Wir alle haben einen vielstimmigen Chor in uns. Nach welchen Stimmen handeln wir und nach welchen Kriterien wählen wir diese Stimmen aus ? Welche dieser Stimmen nehmen wir bewusst wahr und welche machen uns blind für Perspektiven und Erfahrungen anderer ? Warum kann es hilfreich sein, die inneren Stimmen zu erkennen, zu sortieren und möglicherweise neu zu ordnen? Die Fähigkeit, auch ambivalente und vielgestaltige Perspektiven anzuerkennen, ist ein wichtiger Schritt auf dem Weg zu einem differenzierten und selbstwirksamen Selbst. Diese Fähigkeit ist Ausdruck einer geschärften Wahrnehmung für die (eigene) innere Pluralität und hilft Brücken nach außen zu bauen, denn viele irrationale Momente der Abwehr und Abwertung sind Ausdruck von verinnerlichten und das Verhalten dominierenden Affekten und Denkfiguren. Wenn wir diese inneren Emotionen, Gedanken und Handlungsimpulse in ihrer Wirkung erkennen, in ihrer Verwobenheit durchschauen und konstruktiv, nicht als scham- und schuldbesetzt, erleben, gewinnen wir neue Perspektiven und Handlungsoptionen. In der Kommunikationspsychologie hat sich das Modell des Inneren Teams von Schulz von Thun als sehr wirksam erwiesen, um Selbst- und Rollenklärungsprozesse in der Innen- und Außenkommunikationen anzuleiten. Bevor die Konflikte sich im Außenfeld ereignen, finden sie im Innenraum statt. Diese Konflikte sind in der Regel von unterschiedlichen Stimmen – Meinungen und Einstellungen – begleitet, die häufig als ambivalent und widersprüchlich erlebt werden. Diese Stimmen, sofern nicht sinnvoll geordnet, können Blockaden auslösen, Emotionen aufrufen und Dissonanzen bilden, die einem selbstbestimmten Handeln im Wege stehen ( Schulz von Thun 2004 ). Im Kontext diversitätsreflexiver und machtkritischer Erwachsenenbildung kann der Ansatz der Stimmenreflexion nicht nur die Kommunikationsstörungen, sondern auch die dazu gehörigen Machtverhältnisse sichtbar machen und ihre Wirkung im eigenen Einflussbereich – zum Beispiel durch Reflexion und Bewusstwerdung – anregen.
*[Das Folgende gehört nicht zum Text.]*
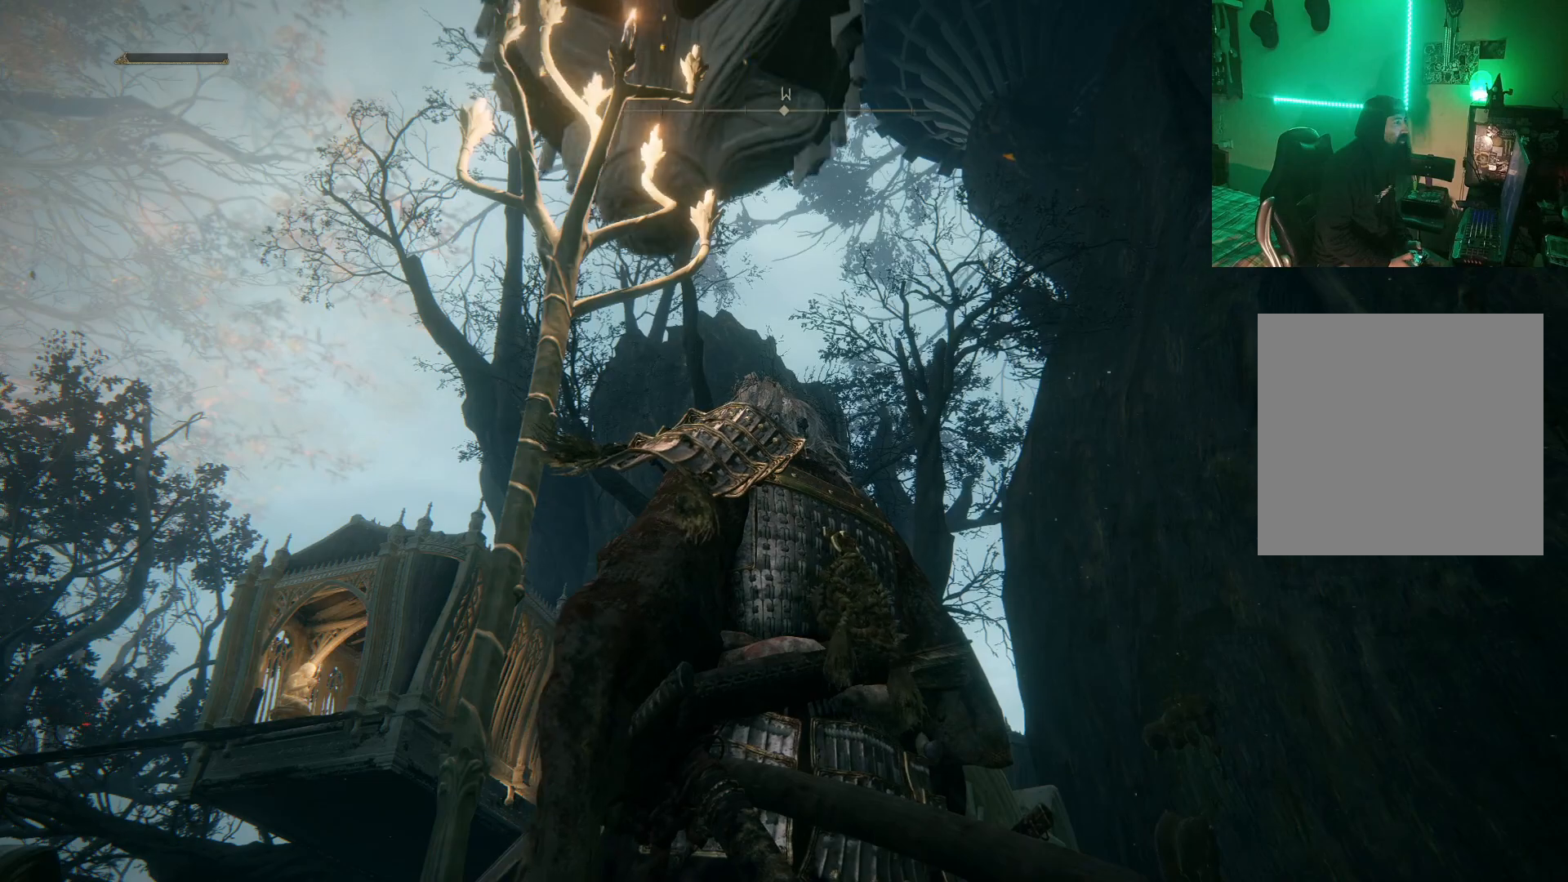
{"buttons": [], "left_stick": "down-left", "right_stick": "center", "events": [[417, "left_stick", "down"], [483, "left_stick", "down-left"]]}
Die Methode wurde von Marina Chernivsky, Christiane Friedrich und Jana Scheuring entwickelt und erschien 2014 in “Praxis Welten. Zwischenräume der Veränderung. Neue Wege zur Kompetenzerweiterung.”. Die Methode findet ihr im PDF Format hier, inklusive Vertiefungsangebot: Innere Stimmen im Dialog
Diese Übung zielt auf die Förderung von Selbstreflexion ab – auf die Wahrnehmung sowie Akzeptanz eigener Pluralität, Widersprüchlichkeit und Diversität. Ein weiteres Ziel ist die Stärkung der Selbstkommunikation über die Einübung des inneren Sprechens und der Selbstverbalisation. Die hier vorgeschlagenen Übungsschritte können zudem zur Forcierung von Entscheidungsprozessen beitragen. So können Erlebnisse, die noch diffus scheinen, sprachlich geformt und durch mentale Verbalisierungen oder auch Rollenspiele greifbar gemacht werden.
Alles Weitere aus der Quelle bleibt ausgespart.